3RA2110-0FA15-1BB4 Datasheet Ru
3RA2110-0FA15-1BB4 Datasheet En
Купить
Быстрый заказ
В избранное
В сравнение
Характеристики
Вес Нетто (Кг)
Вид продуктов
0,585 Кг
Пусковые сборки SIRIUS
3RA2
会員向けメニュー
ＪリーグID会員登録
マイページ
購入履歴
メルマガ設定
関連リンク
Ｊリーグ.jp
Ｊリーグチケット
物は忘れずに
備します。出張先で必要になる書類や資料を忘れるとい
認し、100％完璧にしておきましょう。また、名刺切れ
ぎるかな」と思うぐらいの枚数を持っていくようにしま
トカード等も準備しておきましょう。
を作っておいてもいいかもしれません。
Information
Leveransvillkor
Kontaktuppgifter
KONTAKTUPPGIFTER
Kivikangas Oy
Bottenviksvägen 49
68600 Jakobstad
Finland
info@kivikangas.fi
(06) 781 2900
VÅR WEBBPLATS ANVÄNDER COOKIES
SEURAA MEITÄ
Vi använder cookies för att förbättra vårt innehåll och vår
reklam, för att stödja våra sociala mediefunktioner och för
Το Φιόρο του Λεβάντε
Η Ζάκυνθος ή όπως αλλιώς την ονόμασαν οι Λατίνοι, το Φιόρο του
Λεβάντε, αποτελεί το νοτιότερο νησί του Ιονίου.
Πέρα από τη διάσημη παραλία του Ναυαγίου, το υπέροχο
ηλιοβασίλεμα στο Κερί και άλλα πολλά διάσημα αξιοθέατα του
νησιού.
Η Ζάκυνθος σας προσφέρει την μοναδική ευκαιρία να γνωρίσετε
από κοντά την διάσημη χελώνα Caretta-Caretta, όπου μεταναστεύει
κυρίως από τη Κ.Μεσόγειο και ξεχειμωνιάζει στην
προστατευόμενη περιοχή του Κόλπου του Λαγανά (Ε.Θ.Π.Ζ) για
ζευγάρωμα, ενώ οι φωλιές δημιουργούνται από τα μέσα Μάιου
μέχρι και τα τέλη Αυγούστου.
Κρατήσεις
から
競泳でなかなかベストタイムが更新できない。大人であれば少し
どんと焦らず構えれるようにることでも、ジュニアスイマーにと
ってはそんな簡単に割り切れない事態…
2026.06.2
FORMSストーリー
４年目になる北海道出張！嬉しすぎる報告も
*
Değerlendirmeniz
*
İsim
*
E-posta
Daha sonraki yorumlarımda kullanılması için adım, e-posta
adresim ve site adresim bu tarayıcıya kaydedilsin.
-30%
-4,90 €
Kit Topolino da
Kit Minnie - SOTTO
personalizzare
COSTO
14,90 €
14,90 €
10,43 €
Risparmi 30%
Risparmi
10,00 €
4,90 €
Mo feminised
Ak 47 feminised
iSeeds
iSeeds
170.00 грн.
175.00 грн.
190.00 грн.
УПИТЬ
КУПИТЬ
##########
:: Request ::
Keep only those lines of the records that hold "posta", and return them.

:: Answer to the problem ::
E-posta
Daha sonraki yorumlarımda kullanılması için adım, e-posta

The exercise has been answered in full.